Top of INPUT FOR THIS TASK
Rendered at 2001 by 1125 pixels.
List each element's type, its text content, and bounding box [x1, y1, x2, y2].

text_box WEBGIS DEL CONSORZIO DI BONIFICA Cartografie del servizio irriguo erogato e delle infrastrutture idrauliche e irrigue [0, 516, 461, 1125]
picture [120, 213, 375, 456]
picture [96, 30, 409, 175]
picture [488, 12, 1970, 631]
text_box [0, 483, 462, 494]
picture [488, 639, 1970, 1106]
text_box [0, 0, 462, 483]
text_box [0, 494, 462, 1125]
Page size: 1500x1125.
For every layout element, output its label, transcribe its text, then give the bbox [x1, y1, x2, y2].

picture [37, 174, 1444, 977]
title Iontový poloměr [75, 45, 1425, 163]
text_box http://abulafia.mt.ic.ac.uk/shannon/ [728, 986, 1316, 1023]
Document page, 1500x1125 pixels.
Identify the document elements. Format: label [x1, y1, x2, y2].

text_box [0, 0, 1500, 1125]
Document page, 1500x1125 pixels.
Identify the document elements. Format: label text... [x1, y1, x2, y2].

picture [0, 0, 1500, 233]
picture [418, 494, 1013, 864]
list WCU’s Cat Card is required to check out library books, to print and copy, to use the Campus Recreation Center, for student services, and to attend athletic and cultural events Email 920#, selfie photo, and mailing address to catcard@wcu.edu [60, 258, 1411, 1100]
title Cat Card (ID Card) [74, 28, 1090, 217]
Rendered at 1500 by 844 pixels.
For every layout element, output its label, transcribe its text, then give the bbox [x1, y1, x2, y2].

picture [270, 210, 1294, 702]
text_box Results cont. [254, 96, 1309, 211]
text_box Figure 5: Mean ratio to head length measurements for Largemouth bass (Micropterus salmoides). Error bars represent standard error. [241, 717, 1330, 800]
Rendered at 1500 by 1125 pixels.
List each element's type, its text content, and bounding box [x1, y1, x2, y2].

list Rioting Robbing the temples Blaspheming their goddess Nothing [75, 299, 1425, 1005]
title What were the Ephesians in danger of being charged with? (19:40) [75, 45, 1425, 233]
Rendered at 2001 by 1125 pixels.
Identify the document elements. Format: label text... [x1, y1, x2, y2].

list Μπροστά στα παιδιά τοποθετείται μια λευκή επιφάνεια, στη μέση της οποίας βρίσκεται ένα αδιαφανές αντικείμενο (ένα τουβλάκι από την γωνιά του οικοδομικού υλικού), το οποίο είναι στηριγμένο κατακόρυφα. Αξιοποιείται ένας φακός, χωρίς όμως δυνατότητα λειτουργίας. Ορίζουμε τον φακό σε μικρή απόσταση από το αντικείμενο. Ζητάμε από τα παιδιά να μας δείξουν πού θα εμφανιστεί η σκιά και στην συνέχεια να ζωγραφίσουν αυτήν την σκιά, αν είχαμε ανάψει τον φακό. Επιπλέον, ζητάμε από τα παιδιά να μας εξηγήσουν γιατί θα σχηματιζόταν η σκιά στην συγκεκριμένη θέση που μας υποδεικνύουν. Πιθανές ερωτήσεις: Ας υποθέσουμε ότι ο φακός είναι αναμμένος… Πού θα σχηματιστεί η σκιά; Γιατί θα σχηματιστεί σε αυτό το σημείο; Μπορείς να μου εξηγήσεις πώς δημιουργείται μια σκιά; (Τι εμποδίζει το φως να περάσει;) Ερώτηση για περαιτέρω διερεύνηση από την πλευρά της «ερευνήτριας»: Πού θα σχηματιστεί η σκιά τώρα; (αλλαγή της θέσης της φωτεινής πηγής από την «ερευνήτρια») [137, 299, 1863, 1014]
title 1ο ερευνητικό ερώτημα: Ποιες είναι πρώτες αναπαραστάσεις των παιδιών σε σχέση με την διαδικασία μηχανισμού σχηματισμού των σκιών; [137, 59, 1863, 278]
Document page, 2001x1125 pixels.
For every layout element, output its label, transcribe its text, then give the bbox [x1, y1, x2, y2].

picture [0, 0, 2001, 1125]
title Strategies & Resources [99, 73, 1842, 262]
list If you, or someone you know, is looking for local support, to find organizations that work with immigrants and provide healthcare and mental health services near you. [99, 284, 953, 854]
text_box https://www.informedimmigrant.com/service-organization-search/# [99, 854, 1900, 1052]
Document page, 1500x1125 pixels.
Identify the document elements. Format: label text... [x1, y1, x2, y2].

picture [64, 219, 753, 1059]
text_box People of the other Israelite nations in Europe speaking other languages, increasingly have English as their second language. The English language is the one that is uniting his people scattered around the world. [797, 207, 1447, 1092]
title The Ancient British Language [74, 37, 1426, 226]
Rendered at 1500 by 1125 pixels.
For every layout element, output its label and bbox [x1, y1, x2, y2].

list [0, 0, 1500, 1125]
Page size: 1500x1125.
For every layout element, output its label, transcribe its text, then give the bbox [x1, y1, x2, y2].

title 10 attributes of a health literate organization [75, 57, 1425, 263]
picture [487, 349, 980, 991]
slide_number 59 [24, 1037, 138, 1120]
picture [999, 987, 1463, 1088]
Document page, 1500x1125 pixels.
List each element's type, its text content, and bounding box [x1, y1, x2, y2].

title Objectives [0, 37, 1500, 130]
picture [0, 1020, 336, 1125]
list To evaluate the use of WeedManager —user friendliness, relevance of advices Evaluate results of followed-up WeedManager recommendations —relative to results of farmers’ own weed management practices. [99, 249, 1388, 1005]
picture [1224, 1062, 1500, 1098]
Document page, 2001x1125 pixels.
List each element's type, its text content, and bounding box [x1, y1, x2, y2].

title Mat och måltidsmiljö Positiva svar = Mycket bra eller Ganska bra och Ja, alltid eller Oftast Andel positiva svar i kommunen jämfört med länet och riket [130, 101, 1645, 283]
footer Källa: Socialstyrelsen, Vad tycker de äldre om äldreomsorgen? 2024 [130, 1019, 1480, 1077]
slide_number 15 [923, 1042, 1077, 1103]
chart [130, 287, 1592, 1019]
Bottom of INPUT FOR THIS TASK
TASK INSTRUCTIONS: From the first line through the last, give the data above again exactly.

SOLUTION TO THIS PROBLEM:
Rendered at 2001 by 1125 pixels.
List each element's type, its text content, and bounding box [x1, y1, x2, y2].

text_box WEBGIS DEL CONSORZIO DI BONIFICA Cartografie del servizio irriguo erogato e delle infrastrutture idrauliche e irrigue [0, 516, 461, 1125]
picture [120, 213, 375, 456]
picture [96, 30, 409, 175]
picture [488, 12, 1970, 631]
text_box [0, 483, 462, 494]
picture [488, 639, 1970, 1106]
text_box [0, 0, 462, 483]
text_box [0, 494, 462, 1125]
Page size: 1500x1125.
For every layout element, output its label, transcribe its text, then give the bbox [x1, y1, x2, y2].

picture [37, 174, 1444, 977]
title Iontový poloměr [75, 45, 1425, 163]
text_box http://abulafia.mt.ic.ac.uk/shannon/ [728, 986, 1316, 1023]
Document page, 1500x1125 pixels.
Identify the document elements. Format: label [x1, y1, x2, y2].

text_box [0, 0, 1500, 1125]
Document page, 1500x1125 pixels.
Identify the document elements. Format: label text... [x1, y1, x2, y2].

picture [0, 0, 1500, 233]
picture [418, 494, 1013, 864]
list WCU’s Cat Card is required to check out library books, to print and copy, to use the Campus Recreation Center, for student services, and to attend athletic and cultural events Email 920#, selfie photo, and mailing address to catcard@wcu.edu [60, 258, 1411, 1100]
title Cat Card (ID Card) [74, 28, 1090, 217]
Rendered at 1500 by 844 pixels.
For every layout element, output its label, transcribe its text, then give the bbox [x1, y1, x2, y2].

picture [270, 210, 1294, 702]
text_box Results cont. [254, 96, 1309, 211]
text_box Figure 5: Mean ratio to head length measurements for Largemouth bass (Micropterus salmoides). Error bars represent standard error. [241, 717, 1330, 800]
Rendered at 1500 by 1125 pixels.
List each element's type, its text content, and bounding box [x1, y1, x2, y2].

list Rioting Robbing the temples Blaspheming their goddess Nothing [75, 299, 1425, 1005]
title What were the Ephesians in danger of being charged with? (19:40) [75, 45, 1425, 233]
Rendered at 2001 by 1125 pixels.
Identify the document elements. Format: label text... [x1, y1, x2, y2].

list Μπροστά στα παιδιά τοποθετείται μια λευκή επιφάνεια, στη μέση της οποίας βρίσκεται ένα αδιαφανές αντικείμενο (ένα τουβλάκι από την γωνιά του οικοδομικού υλικού), το οποίο είναι στηριγμένο κατακόρυφα. Αξιοποιείται ένας φακός, χωρίς όμως δυνατότητα λειτουργίας. Ορίζουμε τον φακό σε μικρή απόσταση από το αντικείμενο. Ζητάμε από τα παιδιά να μας δείξουν πού θα εμφανιστεί η σκιά και στην συνέχεια να ζωγραφίσουν αυτήν την σκιά, αν είχαμε ανάψει τον φακό. Επιπλέον, ζητάμε από τα παιδιά να μας εξηγήσουν γιατί θα σχηματιζόταν η σκιά στην συγκεκριμένη θέση που μας υποδεικνύουν. Πιθανές ερωτήσεις: Ας υποθέσουμε ότι ο φακός είναι αναμμένος… Πού θα σχηματιστεί η σκιά; Γιατί θα σχηματιστεί σε αυτό το σημείο; Μπορείς να μου εξηγήσεις πώς δημιουργείται μια σκιά; (Τι εμποδίζει το φως να περάσει;) Ερώτηση για περαιτέρω διερεύνηση από την πλευρά της «ερευνήτριας»: Πού θα σχηματιστεί η σκιά τώρα; (αλλαγή της θέσης της φωτεινής πηγής από την «ερευνήτρια») [137, 299, 1863, 1014]
title 1ο ερευνητικό ερώτημα: Ποιες είναι πρώτες αναπαραστάσεις των παιδιών σε σχέση με την διαδικασία μηχανισμού σχηματισμού των σκιών; [137, 59, 1863, 278]
Document page, 2001x1125 pixels.
For every layout element, output its label, transcribe its text, then give the bbox [x1, y1, x2, y2].

picture [0, 0, 2001, 1125]
title Strategies & Resources [99, 73, 1842, 262]
list If you, or someone you know, is looking for local support, to find organizations that work with immigrants and provide healthcare and mental health services near you. [99, 284, 953, 854]
text_box https://www.informedimmigrant.com/service-organization-search/# [99, 854, 1900, 1052]
Document page, 1500x1125 pixels.
Identify the document elements. Format: label text... [x1, y1, x2, y2].

picture [64, 219, 753, 1059]
text_box People of the other Israelite nations in Europe speaking other languages, increasingly have English as their second language. The English language is the one that is uniting his people scattered around the world. [797, 207, 1447, 1092]
title The Ancient British Language [74, 37, 1426, 226]
Rendered at 1500 by 1125 pixels.
For every layout element, output its label and bbox [x1, y1, x2, y2].

list [0, 0, 1500, 1125]
Page size: 1500x1125.
For every layout element, output its label, transcribe its text, then give the bbox [x1, y1, x2, y2].

title 10 attributes of a health literate organization [75, 57, 1425, 263]
picture [487, 349, 980, 991]
slide_number 59 [24, 1037, 138, 1120]
picture [999, 987, 1463, 1088]
Document page, 1500x1125 pixels.
List each element's type, its text content, and bounding box [x1, y1, x2, y2].

title Objectives [0, 37, 1500, 130]
picture [0, 1020, 336, 1125]
list To evaluate the use of WeedManager —user friendliness, relevance of advices Evaluate results of followed-up WeedManager recommendations —relative to results of farmers’ own weed management practices. [99, 249, 1388, 1005]
picture [1224, 1062, 1500, 1098]
Document page, 2001x1125 pixels.
List each element's type, its text content, and bounding box [x1, y1, x2, y2].

title Mat och måltidsmiljö Positiva svar = Mycket bra eller Ganska bra och Ja, alltid eller Oftast Andel positiva svar i kommunen jämfört med länet och riket [130, 101, 1645, 283]
footer Källa: Socialstyrelsen, Vad tycker de äldre om äldreomsorgen? 2024 [130, 1019, 1480, 1077]
slide_number 15 [923, 1042, 1077, 1103]
chart [130, 287, 1592, 1019]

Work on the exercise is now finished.